Crowdsourcing Requirement

  • The crowd and social media represent potential sources of data-driven requirements
  • For example
    • Dozens of emergency applications exist to support people during catastrophes
    • Recent events (e.g., Fort McMurray fires, summer 2016) yet suggest there utility is limited.
  • Can we analyze social media information (e.g., Twitter feeds) to discover more appropriate requirements?

Sample Crowdsourced Requirements

  • Top 10 in-demand features based on the analysis of nearly 70,000 tweets related to the Fort McMurray (AB) fires in 2016
    • Fire alarm notification
    • Food and water requests and resource
    • Emergency maintenance service
    • Send emergency text messages
    • Safety guidelines
    • Fire and safeness warning
    • Request ambulance at a tap
    • Find nearest gas station
    • Emergency zones maps
    • Find a medical centre
  • How many of these were found in the dozens of emergency apps on the market?
    • None!

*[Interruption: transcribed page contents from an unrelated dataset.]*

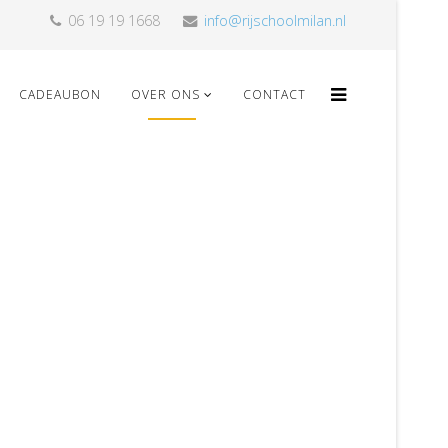
06 19 19 1668
info@rijschoolmilan.nl
CADEAUBON
OVER ONS
CONTACT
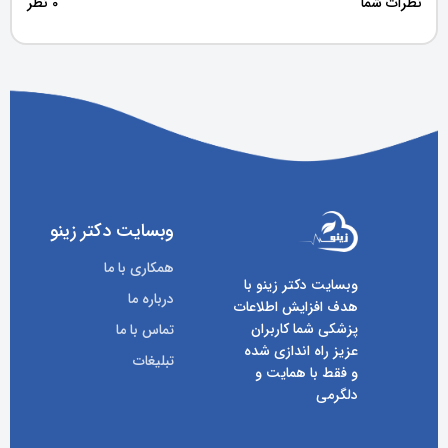
نظرات شما
0 نظر
وبسایت دکتر زینو
همکاری با ما
وبسایت دکتر زینو با
درباره ما
هدف افزایش اطلاعات
پزشکی شما کاربران
تماس با ما
عزیز راه اندازی شده
تبلیغات
و فقط با همایت و
دلگرمی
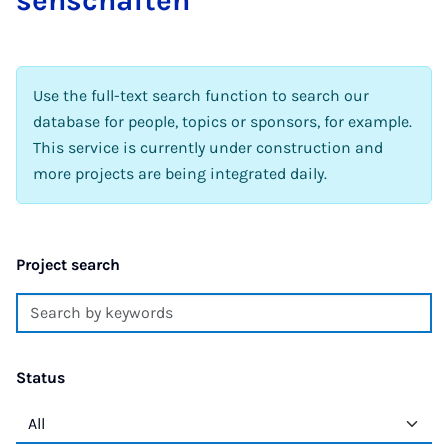
Use the full-text search function to search our
database for people, topics or sponsors, for example.
This service is currently under construction and
more projects are being integrated daily.
Project search
Status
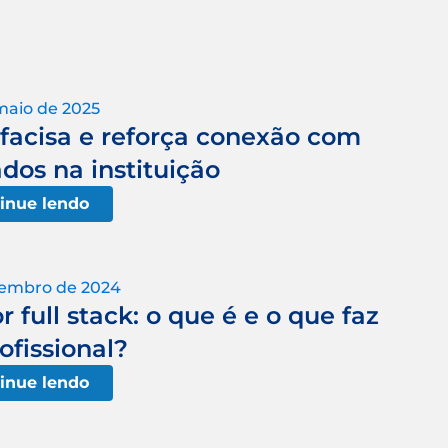
maio de 2025
ifacisa e reforça conexão com
dos na instituição
inue lendo
tembro de 2024
 full stack: o que é e o que faz
ofissional?
inue lendo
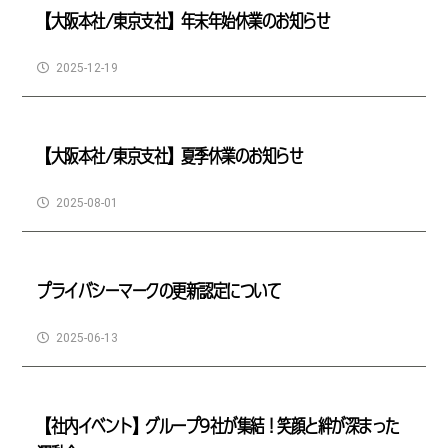
【大阪本社/東京支社】年末年始休業のお知らせ
2025-12-19
【大阪本社/東京支社】夏季休業のお知らせ
2025-08-01
プライバシーマークの更新認定について
2025-06-13
【社内イベント】グループ9社が集結！笑顔と絆が深まった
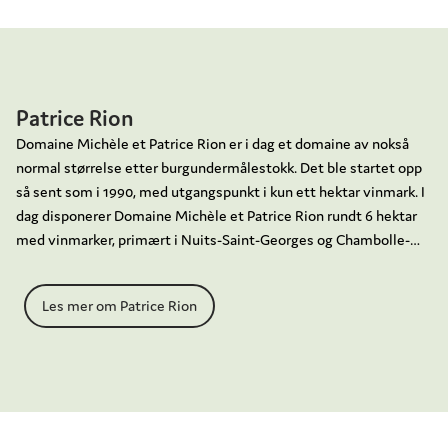
Patrice Rion
Domaine Michèle et Patrice Rion er i dag et domaine av nokså
normal størrelse etter burgundermålestokk. Det ble startet opp
så sent som i 1990, med utgangspunkt i kun ett hektar vinmark. I
dag disponerer Domaine Michèle et Patrice Rion rundt 6 hektar
med vinmarker, primært i Nuits-Saint-Georges og Chambolle-
Musigny. I tillegg drives en négociant-virksomhet med
utgangspunkt i innleide vinmarker. For at kvaliteten på disse
Les mer om Patrice Rion
vinene skal være like høy som for vinene fra domainets egne
vinmarker, følges arbeidet i de innleide vinmarkene opp på svært
detaljert basis - fra knoppskyting til plukketidspunkt for druene.
Ingenting overlates til tilfeldighetene.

Only six of the features existing in wildfire apps are among top 40 crowdsourced features explored!

Mining App Features from Tweets (MAPFEAT)

  1. Mine informative communications
  2. NLP for understanding discussed requirements
  3. Search in the requirements in the app store
  4. Extract app features
  5. Retrieve features common between apps
  6. Crowd validation
  7. Specify mobile apps

A/B testing

  • A/B testing is the act of running a simultaneous experiment between two or more variants of a system to see which one performs the best

Useful when:

  • Frequent deployment is easy
    • Web-based system
    • Auto-updated mobile app…
  • Lots, lots of users
  • Developing alternative features is easier than eliciting requirements through conventional means!

Procedure:

  1. Develop variants (incremental feature)
  2. Assign variants to random users
  3. Gather and analyze data
  4. Keep winner as new baseline and start again with new variants

Implications for Requirements Engineering

  1. Consider eliciting as few requirements as you can before building the MVP
  2. Instrument product, and collect and analyze data to constantly validate your selection and prioritization
  3. Model the expected value rather than express the requirements

Where is such A/B testing approach not easily applicable?

  • Few users available
  • Systems that cannot be frequently updated
  • Systems where variant development is expensive
  • Systems that involve much more than software

Nice to have requirements:

  • System instrumentation to produce usage logs?
  • Sending specific usage information to a server?
  • Catching and reporting bugs and performance issues to a server?
  • Informing users about data collection?
  • Leaving users a choice about whether to participate or not (privacy)?
  • Ensuring the security and confidentiality of the data collected?
  • Ensuring compliance with applicable laws and regulations?